DOMAIN LIVING COVER STORY BY KATE JONES
“On every job that we work on, if there’s historical relevance we really love to dig and delve into that.”
They may be places where bets are made on fast horses, but ask any punter and they’ll tell you – Melbourne’s racetracks are primarily places to socialise. Whether it’s swapping tips from the form guide or delighting in the fashions on the field, a day at the races is a day spent chinwagging and mingling. So, it’s only fitting that the ability to connect is respected in the design of new residences that form part of the $2 billion regeneration of the Moonee Valley Racecourse. The development of what will be known as Moonee Valley Park will see more than 2000 residences built across nine hectares of the Moonee Valley Racing Club’s 40-hectare site. The first stage of the project is Feehan Row, a collection of 67 townhomes and terraces built along McPherson Street. In designing Feehan Row, architects at Rothelowman have drawn inspiration from the history of the racetrack, which dates back to 1883, and the many picnics, family days and catch-ups held there over the years.
Creating places where residents could simply interact was a primary objective, said Rothelowman principal Chris Hayton. “We’ve seen a loss of those spaces in residential, particularly terraced houses, in recent years in Melbourne,” he says. “So, what we’re keen to do is re-establish those semi-public, semiprivate spaces where people actually meet their neighbours, more transitional thresholds from public to private space, not just a front door. “I don’t think it happens a lot now because we haven’t designed houses that facilitate it. We have these very abrupt thresholds in more contemporary housing where you walk off the street through the front door. There’s no place to choose to stop and linger.” Hayton and his team zeroed in on the front gardens of the townhomes as places where neighbours could meet and greet, and children could play.
“Feehan Row looks at the use of front gardens as opportunities to integrate landscape that’s consistent with the bigger picture vision, but also to provide places for people to interact with their neighbours,” he explains. “We want the houses at Feehan Row to provide those opportunities for social interaction with the neighbours and foster that feeling of community as much as we can. “It’s a very particular piece of the design to create houses that have a certain generosity that’s been missing and that generosity is about giving back in the broader context and providing those spaces that modern cities are losing, those little pieces of the puzzle that builds communities.”
Feehan Row is named after Feehan’s Farm, owned by the Feehan family, who sold the farm to William Samuel Cox in 1883. Cox established the Moonee Valley Racecourse and his namesake race, the popular Cox Plate, was first staged in 1922. Legendary winners of the Cox Plate include Phar Lap, Kingston Town, Rising Fast, Dulcify, Might and Power, Makybe Diva and Winx. The next chapter of the site, which is a joint venture between developer Hamton and superannuation fund Hostplus in partnership with Moonee Valley Racing Club (MVRC), will not only see racing continue, but it will also allow the MVRC to invest in construction of a new grandstand and racetrack. While the redevelopment will see a wealth of new buildings and parks, including Tote Park, heritageinspired elements will be everywhere residents look.

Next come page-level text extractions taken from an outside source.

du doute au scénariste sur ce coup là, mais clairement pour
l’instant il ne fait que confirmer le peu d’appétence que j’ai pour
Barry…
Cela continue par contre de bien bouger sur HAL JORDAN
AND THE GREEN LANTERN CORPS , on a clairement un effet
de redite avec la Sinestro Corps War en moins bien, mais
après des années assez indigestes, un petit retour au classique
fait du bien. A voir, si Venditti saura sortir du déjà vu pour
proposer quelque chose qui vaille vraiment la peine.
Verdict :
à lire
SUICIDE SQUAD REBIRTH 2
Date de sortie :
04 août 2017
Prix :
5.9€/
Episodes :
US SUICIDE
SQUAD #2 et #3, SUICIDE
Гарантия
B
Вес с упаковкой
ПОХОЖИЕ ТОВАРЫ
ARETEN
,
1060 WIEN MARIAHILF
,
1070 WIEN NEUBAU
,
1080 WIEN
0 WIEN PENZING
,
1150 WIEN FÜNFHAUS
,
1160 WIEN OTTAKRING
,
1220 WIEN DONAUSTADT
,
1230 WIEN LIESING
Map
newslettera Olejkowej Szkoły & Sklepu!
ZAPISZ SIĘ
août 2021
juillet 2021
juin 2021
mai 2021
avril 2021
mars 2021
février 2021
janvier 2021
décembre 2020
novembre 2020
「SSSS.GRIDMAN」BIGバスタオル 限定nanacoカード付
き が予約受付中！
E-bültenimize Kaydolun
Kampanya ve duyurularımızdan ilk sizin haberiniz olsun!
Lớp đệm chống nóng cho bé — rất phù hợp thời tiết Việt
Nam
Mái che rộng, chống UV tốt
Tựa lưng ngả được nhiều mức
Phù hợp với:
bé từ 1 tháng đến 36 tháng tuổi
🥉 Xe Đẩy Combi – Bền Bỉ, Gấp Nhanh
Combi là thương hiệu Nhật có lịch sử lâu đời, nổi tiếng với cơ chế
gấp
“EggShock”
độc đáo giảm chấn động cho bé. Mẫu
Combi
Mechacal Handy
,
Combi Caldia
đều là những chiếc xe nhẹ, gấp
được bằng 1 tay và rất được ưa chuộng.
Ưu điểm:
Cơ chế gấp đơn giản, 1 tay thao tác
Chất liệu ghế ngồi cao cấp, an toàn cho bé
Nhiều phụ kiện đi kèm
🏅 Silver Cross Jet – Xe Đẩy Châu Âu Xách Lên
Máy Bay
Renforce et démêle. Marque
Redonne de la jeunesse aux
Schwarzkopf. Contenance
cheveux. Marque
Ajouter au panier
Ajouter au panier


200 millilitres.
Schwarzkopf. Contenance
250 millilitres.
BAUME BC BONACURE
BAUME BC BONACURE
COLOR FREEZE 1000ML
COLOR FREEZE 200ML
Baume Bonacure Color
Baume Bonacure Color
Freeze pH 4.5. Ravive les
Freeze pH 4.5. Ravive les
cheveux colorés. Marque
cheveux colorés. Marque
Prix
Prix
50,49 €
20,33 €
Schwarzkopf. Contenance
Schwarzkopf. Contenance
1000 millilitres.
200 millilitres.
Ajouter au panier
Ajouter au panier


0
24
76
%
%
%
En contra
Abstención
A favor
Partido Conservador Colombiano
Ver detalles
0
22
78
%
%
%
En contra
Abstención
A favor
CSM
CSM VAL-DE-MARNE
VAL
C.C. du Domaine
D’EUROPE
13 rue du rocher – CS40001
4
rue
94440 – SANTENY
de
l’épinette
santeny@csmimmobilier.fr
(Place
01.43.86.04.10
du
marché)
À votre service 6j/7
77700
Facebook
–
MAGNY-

With a subtle touch, interior designers Miriam Fanning and Lisa Ransom from Mim Design have embraced the racetrack’s history. “On every job that we work on, if there’s historical relevance we really love to dig and delve into that because it’s really important,” explains Fanning. “It’s what makes our suburbs interesting places in Melbourne.” Gentle nods to stables and horse racing can be found throughout the interiors, giving Feehan Row residences a character unlike other homes on the market.
“We wanted to herald the valley in terms of the interiors so we looked at a lot of detailing in our interiors referencing the idea of a stable and equine elements,” Ransom says. “We wanted bright open spaces, which is what you would expect of stables, with high ceiling heights and also, in terms of detailing, we looked at things like vertical strapping in the robe joinery and framework around it, and in the bedhead details.” The townhomes and terraces feature basement garages and living spaces on the ground floor. The kitchen is at the heart of the ground floor plan, but Fanning says the design of each residence is deliberately different. “It’s not a cookie-cutter floor plan, which is really lovely because it gives people choice,” she says. “Design diversity is really important and so is making sure that things are designed for the long haul, not the short, quick sell-it-and-get-out. “There’s a lot of care that’s been taken into thinking long term about the site and what the residents want, how they’ll be able to live and what they can achieve by living in such a great area.”